**SOURCE TEXT**.

↓↓↓

Speeding Up Interest in Fuel Cell Technology
Six vehicles propelled by hydrogen fuel cells will drive this week from Sacramento to Los Angeles to demonstrate that a new transportation system is coming to free us from dependence on Saudi Arabia.
Yes, we've been on that road before. In the last decade, with a push from California's call for zero-emissions vehicles, the electric car was supposed to revolutionize our lives. It didn't happen. Gasoline-electric hybrids are starting to sell, though you shouldn't expect to see one next to you at every stoplight anytime soon. If ever.
But the fuel cell is different: This time, automakers, looking to sell cars to the billions of people who still get around by bicycle or bus, are leading the charge. And the oil companies are right behind them.
Toyota Motor Corp., General Motors Corp., Honda Motor Co. and the rest are investing billions in fuel cells -- on-board power plants that produce power from hydrogen electrons and emit only tidy H2O from the exhaust pipe, making them appealing to developing countries worried about the environmental effect of their citizens' finally entering the automobile age.
Oil companies such as ChevronTexaco Corp. and Shell are spending research and development dollars too, seeing themselves as the providers of hydrogen fuel and operators of hydrogen service stations.

↑↑↑

**SOURCE DATA**.
↓↓↓

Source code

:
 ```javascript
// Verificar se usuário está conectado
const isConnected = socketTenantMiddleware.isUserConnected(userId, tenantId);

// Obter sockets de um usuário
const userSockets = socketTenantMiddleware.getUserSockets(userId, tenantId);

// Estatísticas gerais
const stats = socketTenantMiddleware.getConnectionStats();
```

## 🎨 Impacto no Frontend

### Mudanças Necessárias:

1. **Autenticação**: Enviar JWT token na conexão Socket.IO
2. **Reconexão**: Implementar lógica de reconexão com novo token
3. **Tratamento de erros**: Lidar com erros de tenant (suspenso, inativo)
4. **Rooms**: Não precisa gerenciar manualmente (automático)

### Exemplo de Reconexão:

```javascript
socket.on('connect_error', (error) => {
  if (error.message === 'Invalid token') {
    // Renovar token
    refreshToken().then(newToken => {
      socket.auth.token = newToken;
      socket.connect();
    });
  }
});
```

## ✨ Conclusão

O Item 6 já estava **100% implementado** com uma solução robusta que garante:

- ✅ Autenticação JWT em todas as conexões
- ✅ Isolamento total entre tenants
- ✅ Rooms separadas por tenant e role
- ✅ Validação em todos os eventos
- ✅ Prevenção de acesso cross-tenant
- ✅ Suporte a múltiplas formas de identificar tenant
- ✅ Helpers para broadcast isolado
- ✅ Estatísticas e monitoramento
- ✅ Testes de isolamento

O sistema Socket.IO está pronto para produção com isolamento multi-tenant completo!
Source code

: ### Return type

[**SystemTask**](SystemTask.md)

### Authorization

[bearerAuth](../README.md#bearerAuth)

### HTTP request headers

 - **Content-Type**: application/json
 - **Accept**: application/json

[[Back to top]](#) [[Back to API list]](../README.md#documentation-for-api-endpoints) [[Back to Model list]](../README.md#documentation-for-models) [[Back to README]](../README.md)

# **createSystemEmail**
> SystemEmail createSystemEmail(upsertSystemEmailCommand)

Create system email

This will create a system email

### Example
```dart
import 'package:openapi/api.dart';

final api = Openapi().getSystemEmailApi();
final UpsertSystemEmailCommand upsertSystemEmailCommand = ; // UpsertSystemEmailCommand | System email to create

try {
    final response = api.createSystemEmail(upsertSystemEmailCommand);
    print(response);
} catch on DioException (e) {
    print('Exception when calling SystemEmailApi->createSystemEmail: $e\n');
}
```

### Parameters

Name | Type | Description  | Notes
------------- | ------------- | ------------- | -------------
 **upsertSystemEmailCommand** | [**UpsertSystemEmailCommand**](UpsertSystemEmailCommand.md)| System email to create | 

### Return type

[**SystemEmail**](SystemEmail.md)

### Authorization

↑↑↑

**PROBLEM 1**.
Does the fuel cell article support each statement below? Answer yes or no for each, and quote the words from the article that decide it.
(a) Six hydrogen fuel cell vehicles will drive from Sacramento to Los Angeles.
(b) The electric car revolutionized people's lives in the last decade.
(c) Oil companies see themselves as future providers of hydrogen fuel.
**PROBLEM 2**. Please carry on the fuel cell article from its last sentence.
The records have nothing to do with the fuel cell article.

**TASK RESPONSE 1**.
(a) Yes: "Six vehicles propelled by hydrogen fuel cells will drive this week from Sacramento to Los Angeles"
(b) No: "It didn't happen."
(c) Yes: "seeing themselves as the providers of hydrogen fuel and operators of hydrogen service stations"

**TASK RESPONSE 2**.
The auto industry is making a big show of testing fuel cells in rallies, such as this week's run that will see cars from DaimlerChrysler, Ford Motor Co., Honda, Hyundai Motor Co., Nissan Motor Co. and Toyota barrel through the Central Valley, with stops at Fresno and Bakersfield, to end up at the Los Angeles Zoo and then the Petersen Automotive Museum on Friday evening.
Carmakers want to accelerate interest. "The fuel cell is the auto industry's Holy Grail," says Dan Sperling, director of the Institute for Transportation Studies at UC Davis.
Growing Support
Political backing is powerful. President Bush, once an oilman in Texas, pledged $1.2 billion for research. There also is demand: Toyota is leasing 20 of its experimental hydrogen fuel cell cars to Japanese government agencies and U.S. universities, at a tab of $123,000 per car per year.
"We didn't think that many cars would be on the road until 2006," says Alan Niedzwiecki, president of Irvine-based Quantum Fuel Systems Technologies Worldwide.